The following letter, dated June 10, 2014, by Minneapolis resident and former City Council Member Paul Ostrow was published in the Southwest Journal:
It is not too late — there are no agreements
Kudos to David Brauer for his outstanding reporting: http://www.journalmpls.com/voices/voices/downtown-easts-yard-gets-increasingly-privatized on the extent of the private use of “the Yard.” Mr. Brauer, however, joins in the mistake virtually every reporter has made in covering this debate. Contrary to press coverage, there are no legally binding agreements as to the ownership, use or operation of “the Yard.” In fact, there are no binding agreements that “the Yard” will be a park at all.
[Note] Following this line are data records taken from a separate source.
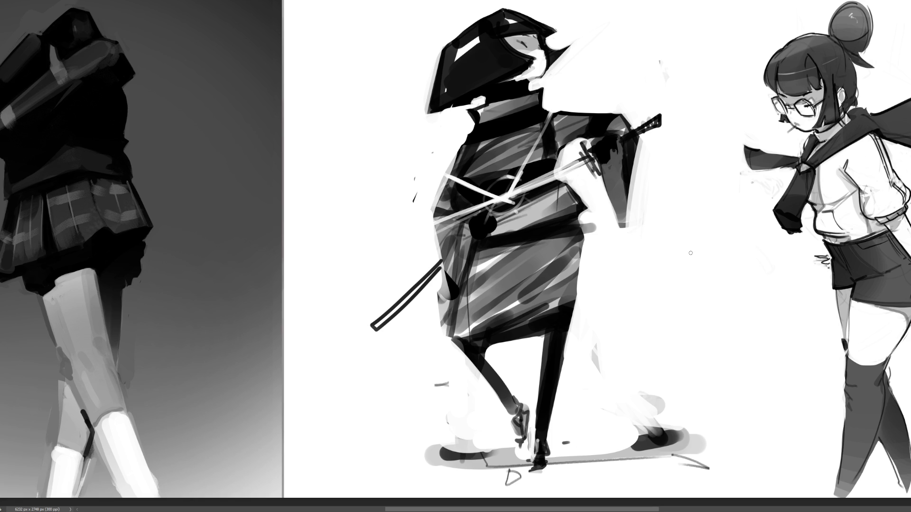
Redraw the sheath's right edge as a long dark stroke down from the hand
drag(616, 142, 627, 227)
key(ctrl+z)
drag(618, 140, 615, 291)
key(ctrl+z)
drag(635, 137, 619, 284)
drag(617, 217, 619, 282)
key(ctrl+z)
drag(597, 162, 624, 287)
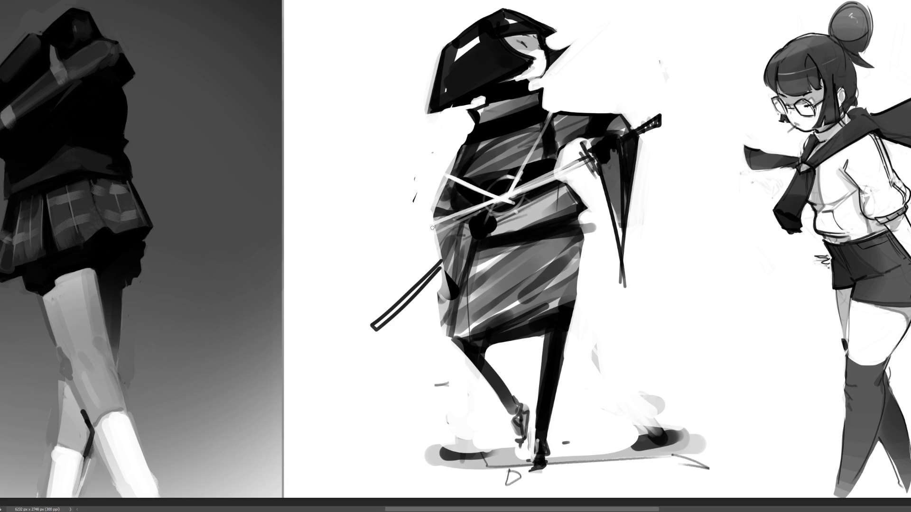
Add long tapered dark strokes along the lower sheath and trim their ends with white
mouse_move(462, 222)
mouse_down()
mouse_move(432, 252)
mouse_move(413, 397)
mouse_up()
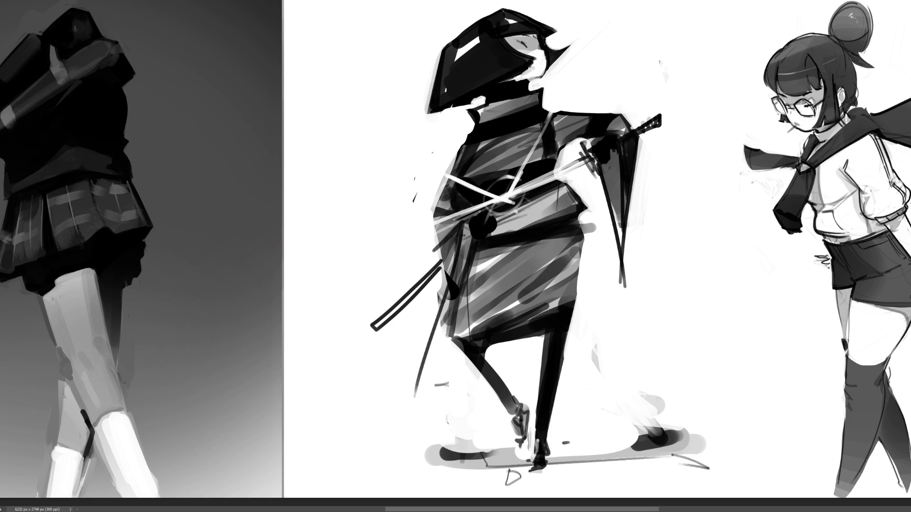
drag(453, 265, 418, 389)
drag(446, 248, 439, 304)
key(ctrl+z)
drag(445, 243, 422, 380)
drag(434, 308, 414, 396)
There are no binding legal agreements because a necessary party to all those agreements — the Minneapolis Park and Recreation Board — has not agreed to anything.
In his rulings issued in December 2013 Judge Mel Dickstein was unequivocal in his conclusion that the Minneapolis Park and Recreation Board has the exclusive authority to “own, operate and maintain” parks in the City. The only reason that he denied the Plaintiffs’ request for an injunction was that both the City Attorney and MPRB attorney assured the judge in open court that the parties were working well together and that the MPRB was in favor of the project. For this reason and for this reason alone Judge Dickstein considered the litigation premature.
It is remarkable and troubling that even following the Court’s unambiguous ruling the Mayor and City Council entered into an agreement in February purporting to govern the use of “the Yard.” The good news for the public is that we really can have a “do over” — we can go back to square one.
This time let’s get it right. We need a new agreement that requires the Vikings to reimburse the public for a substantial portion of the diverted parking ramp revenues from municipal ramps and ensures the greatest possible public use of “the Yard.”